Patrick wasn’t just Elizabeth’s style and décor consultant. He also spearheaded a big marketing push Theranos was making in Arizona, where its wellness centers had expanded to forty Walgreens stores. He hired Errol Morris, an Academy Award–winning documentary filmmaker who moonlighted as a producer and director of commercials, to make video ads the company ran on TV stations in the Phoenix area and on its website and YouTube channel. One of the spots was a close-up of Elizabeth in her customary black turtleneck staring into the camera and talking about what she called people’s “basic human right” to access their own health information through blood tests. Her eyes looked so big and she spoke so slowly and deliberately that the video had a hypnotic quality to it.
Another spot featured patients complaining about how much they hated big needles and then acting pleased at the painlessness of the Theranos experience as they got their fingers pricked. Patrick thought it was powerful and arranged for it to run during shows with high female viewership, like the ABC drama Scandal, because research had shown that mothers were households’ medical decision makers.

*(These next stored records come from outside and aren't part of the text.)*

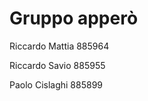 Gruppo apperò
================
Riccardo Mattia 885964 

Riccardo Savio 885955

Paolo Cislaghi 885899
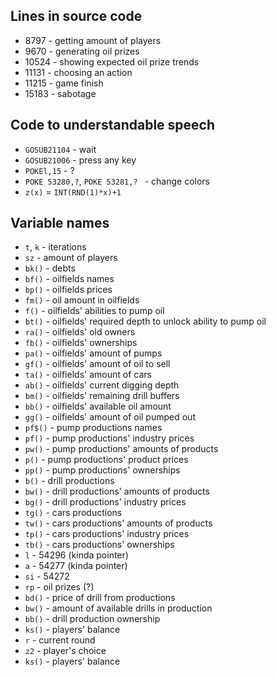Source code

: ## Lines in source code
- 8797 - getting amount of players
- 9670 - generating oil prizes
- 10524 - showing expected oil prize trends
- 11131 - choosing an action
- 11215 - game finish
- 15183 - sabotage

## Code to understandable speech
- `GOSUB21104` - wait
- `GOSUB21006` - press any key
- `POKEl,15` - ?
- `POKE 53280,?`, `POKE 53281,? ` - change colors
- `z(x)` = `INT(RND(1)*x)+1`

## Variable names
- `t`, `k` - iterations
- `sz` - amount of players
- `bk()` - debts
- `bf()` - oilfields names
- `bp()` - oilfields prices
- `fm()` - oil amount in oilfields
- `f()` - oilfields' abilities to pump oil
- `bt()` - oilfields' required depth to unlock ability to pump oil
- `ra()` - oilfields' old owners
- `fb()` - oilfields' ownerships
- `pa()` - oilfields' amount of pumps
- `gf()` - oilfields' amount of oil to sell
- `ta()` - oilfields' amount of cars
- `ab()` - oilfields' current digging depth
- `bm()` - oilfields' remaining drill buffers
- `bb()` - oilfields' available oil amount
- `gg()` - oilfields' amount of oil pumped out
- `pf$()` - pump productions names
- `pf()` - pump productions' industry prices
- `pw()` - pump productions' amounts of products
- `p()` - pump productions' product prices
- `pp()` - pump productions' ownerships
- `b()` - drill productions
- `bw()` - drill productions' amounts of products
- `bg()` - drill productions' industry prices
- `tg()` - cars productions
- `tw()` - cars productions' amounts of products
- `tp()` - cars productions' industry prices
- `tb()` - cars productions' ownerships
- `l` - 54296 (kinda pointer)
- `a` - 54277 (kinda pointer)
- `si` - 54272
- `rp` - oil prizes (?)
- `bd()` - price of drill from productions
- `bw()` - amount of available drills in production
- `bb()` - drill production ownership
- `ks()` - players' balance
- `r` - current round
- `z2` - player's choice
- `ks()` - players' balance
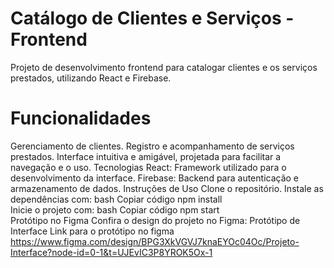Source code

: # Catálogo de Clientes e Serviços - Frontend
Projeto de desenvolvimento frontend para catalogar clientes e os serviços prestados, utilizando React e Firebase.

# Funcionalidades
Gerenciamento de clientes.
Registro e acompanhamento de serviços prestados.
Interface intuitiva e amigável, projetada para facilitar a navegação e o uso.
Tecnologias
React: Framework utilizado para o desenvolvimento da interface.
Firebase: Backend para autenticação e armazenamento de dados.
Instruções de Uso
Clone o repositório.
Instale as dependências com:
bash
Copiar código
npm install  
Inicie o projeto com:
bash
Copiar código
npm start  
Protótipo no Figma
Confira o design do projeto no Figma: Protótipo de Interface
Link para o protótipo no figma https://www.figma.com/design/BPG3XkVGVJ7knaEYOc04Oc/Projeto-Interface?node-id=0-1&t=UJEvIC3P8YROK5Ox-1
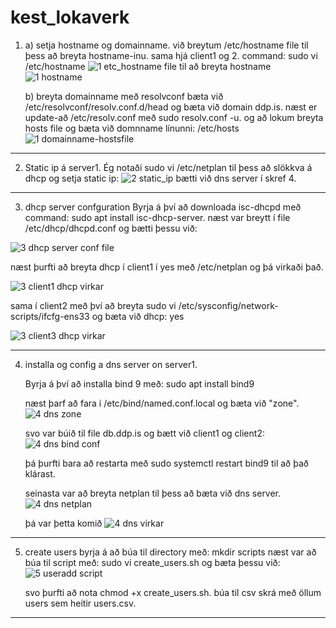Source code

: # kest_lokaverk

1. a) setja hostname og domainname. við breytum /etc/hostname file til þess að breyta hostname-inu. sama hjá client1 og 2.
  command: sudo vi /etc/hostname
![1  etc_hostname file til að breyta hostname](https://github.com/hroihrolfs/kest_lokaverk/assets/89214090/919ae632-2eda-4dd4-b0b6-6a12033177e3)
![1 hostname](https://github.com/hroihrolfs/kest_lokaverk/assets/89214090/ed40626c-3f73-488f-ab38-d5a0f9044b69)

   b) breyta domainname með resolvconf bæta við /etc/resolvconf/resolv.conf.d/head og bæta við domain ddp.is.
   næst er update-að /etc/resolv.conf með sudo resolv.conf -u.
   og að lokum breyta hosts file og bæta við domnname línunni:
   /etc/hosts
   ![1 domainname-hostsfile](https://github.com/hroihrolfs/kest_lokaverk/assets/89214090/a8354ca7-0804-40b5-a3c9-501db8bd43af)


-- -------------------------
2. Static ip á server1. Ég notaði sudo vi /etc/netplan til þess að slökkva á dhcp og setja static ip:
![2 static_ip](https://github.com/hroihrolfs/kest_lokaverk/assets/89214090/5008f979-9d87-4804-b561-e6d4b4ce1dad)
bætti við dns server í skref 4.

-- -------------------------

3. dhcp server confguration
   Byrja á því að downloada isc-dhcpd með command: sudo apt install isc-dhcp-server.
   næst var breytt í file /etc/dhcp/dhcpd.conf og bætti þessu við:
   
![3  dhcp server conf file](https://github.com/hroihrolfs/kest_lokaverk/assets/89214090/3bcd07f9-b4fc-4533-8d4b-310a72445702)

næst þurfti að breyta dhcp í client1 í yes með /etc/netplan og þá virkaði það.

![3 client1 dhcp virkar](https://github.com/hroihrolfs/kest_lokaverk/assets/89214090/cae8e5c6-78a5-4846-b341-e1376ee76192)

sama í client2 með því að breyta sudo vi /etc/sysconfig/network-scripts/ifcfg-ens33 og bæta við dhcp: yes

![3 client3 dhcp virkar](https://github.com/hroihrolfs/kest_lokaverk/assets/89214090/eae173a3-0072-41e4-a736-dc27e5a053f1)

-- -------------------------

4. installa og config a dns server on server1.

   Byrja á því að installa bind 9 með: sudo apt install bind9

   næst þarf að fara í /etc/bind/named.conf.local og bæta við "zone".
   ![4  dns zone ](https://github.com/hroihrolfs/kest_lokaverk/assets/89214090/fa03e28a-8a47-49ac-9604-f8dc21a12eed)

   svo var búið til file db.ddp.is og bætt við client1 og client2:
   ![4  dns bind conf](https://github.com/hroihrolfs/kest_lokaverk/assets/89214090/247ae06e-573c-462e-8a20-b2756e894801)

   þá þurfti bara að restarta með sudo systemctl restart bind9 til að það klárast.

   seinasta var að breyta netplan til þess að bæta við dns server.
   ![4  dns netplan](https://github.com/hroihrolfs/kest_lokaverk/assets/89214090/065a659c-0c3d-40c9-b44e-122f02720b91)

   þá var þetta komið
   ![4  dns virkar](https://github.com/hroihrolfs/kest_lokaverk/assets/89214090/c7a5a420-41c1-4c4a-9827-6e65b20607f1)

-- -------------------------

5. create users byrja á að búa til directory með: mkdir scripts
   næst var að búa til script með: sudo vi create_users.sh og bæta þessu við:
   ![5  useradd script](https://github.com/hroihrolfs/kest_lokaverk/assets/89214090/ea9be938-0b28-4fa6-84bc-b96333bce58e)

   svo þurfti að nota chmod +x create_users.sh.
   búa til csv skrá með öllum users sem heitir users.csv.

-- -------------------------





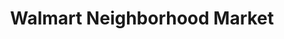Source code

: ---
title: "Walmart Neighborhood Market"
url: /albany/walmart-neighborhood-market/
shop: supermarket
---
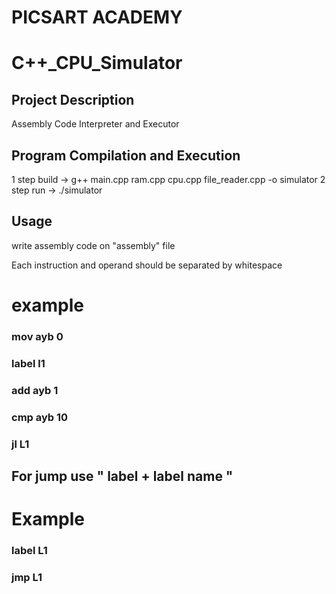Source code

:  
# PICSART ACADEMY

#  C++_CPU_Simulator
 


## Project Description

 Assembly Code Interpreter and Executor

## Program Compilation and Execution

1 step build -> g++ main.cpp ram.cpp cpu.cpp file_reader.cpp -o simulator
2 step run -> ./simulator

## Usage

write assembly code on  "assembly" file

Each instruction and operand should be separated by whitespace

# example

### mov ayb 0
### label l1
### add ayb 1
### cmp ayb 10
### jl L1

## For jump use  " label + label name " 

# Example 

### label L1
### jmp L1


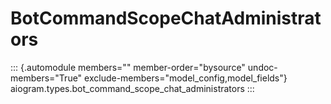 # BotCommandScopeChatAdministrators

::: {.automodule members="" member-order="bysource" undoc-members="True" exclude-members="model_config,model_fields"}
aiogram.types.bot_command_scope_chat_administrators
:::
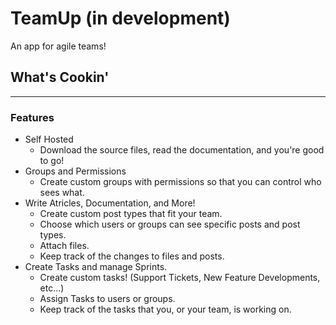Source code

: # TeamUp (in development)
An app for agile teams!
## What's Cookin'
***
### Features
* Self Hosted
    * Download the source files, read the documentation, and you're good to go!
* Groups and Permissions
    * Create custom groups with permissions so that you can control who sees what.
* Write Atricles, Documentation, and More!
    * Create custom post types that fit your team.
    * Choose which users or groups can see specific posts and post types.
    * Attach files.
    * Keep track of the changes to files and posts.
* Create Tasks and manage Sprints.
    * Create custom tasks! (Support Tickets, New Feature Developments, etc...)
    * Assign Tasks to users or groups.
    * Keep track of the tasks that you, or your team, is working on.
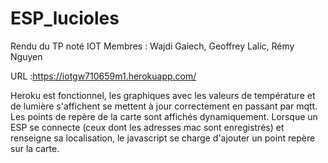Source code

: # ESP_lucioles

Rendu du TP noté IOT
Membres : Wajdi Gaiech, Geoffrey Lalic, Rémy Nguyen

URL :https://iotgw710659m1.herokuapp.com/

Heroku est fonctionnel, les graphiques avec les valeurs de température et de lumière s'affichent se mettent à jour correctement en passant par mqtt. 
Les points de repère de la carte sont affichés dynamiquement. Lorsque un ESP se connecte (ceux dont les adresses mac sont enregistrés) et renseigne sa localisation, le javascript se charge d'ajouter un point repère sur la carte.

But the ad had to be pulled a couple of weeks after it started airing because a local doctor complained that some of his patients had gone to Walgreens stores expecting a finger-stick draw only to be told their tests required a needle after all. Patrick was disappointed but didn’t raise a fuss about it because he knew this was a sensitive subject. Several months earlier, he had asked Sunny what proportion of Theranos tests were performed with finger-stick draws versus regular venous ones. Sunny had refused to give him a straight answer and had abruptly changed the subject.